_Task to complete_. From the line containing "thumb ip: (638, 479)" to the end of the entries, return every line exactly, both ends included, and add nothing.
--------------------------------------------------
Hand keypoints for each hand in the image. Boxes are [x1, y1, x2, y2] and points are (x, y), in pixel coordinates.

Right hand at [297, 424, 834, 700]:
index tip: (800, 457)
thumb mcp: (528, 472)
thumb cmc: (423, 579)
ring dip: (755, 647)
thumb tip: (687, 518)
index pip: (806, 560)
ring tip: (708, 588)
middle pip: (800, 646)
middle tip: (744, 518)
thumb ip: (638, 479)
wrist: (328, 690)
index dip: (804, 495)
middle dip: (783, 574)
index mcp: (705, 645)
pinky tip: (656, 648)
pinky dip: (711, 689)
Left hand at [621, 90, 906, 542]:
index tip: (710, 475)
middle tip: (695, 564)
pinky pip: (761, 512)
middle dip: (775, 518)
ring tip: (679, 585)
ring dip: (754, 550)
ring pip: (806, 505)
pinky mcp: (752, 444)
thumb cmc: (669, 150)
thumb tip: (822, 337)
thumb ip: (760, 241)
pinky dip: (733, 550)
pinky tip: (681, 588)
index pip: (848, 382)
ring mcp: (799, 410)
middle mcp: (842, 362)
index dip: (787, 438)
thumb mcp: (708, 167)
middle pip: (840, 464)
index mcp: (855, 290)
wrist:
--------------------------------------------------
_Reply_.
thumb ip: (638, 479)
wrist: (328, 690)
index dip: (804, 495)
middle dip: (783, 574)
index mcp: (705, 645)
pinky tip: (656, 648)
pinky dip: (711, 689)
Left hand at [621, 90, 906, 542]:
index tip: (710, 475)
middle tip: (695, 564)
pinky pip: (761, 512)
middle dip: (775, 518)
ring tip: (679, 585)
ring dip: (754, 550)
ring pip: (806, 505)
pinky mcp: (752, 444)
thumb cmc: (669, 150)
thumb tip: (822, 337)
thumb ip: (760, 241)
pinky dip: (733, 550)
pinky tip: (681, 588)
index pip: (848, 382)
ring mcp: (799, 410)
middle mcp: (842, 362)
index dip: (787, 438)
thumb mcp: (708, 167)
middle pip: (840, 464)
index mcp: (855, 290)
wrist:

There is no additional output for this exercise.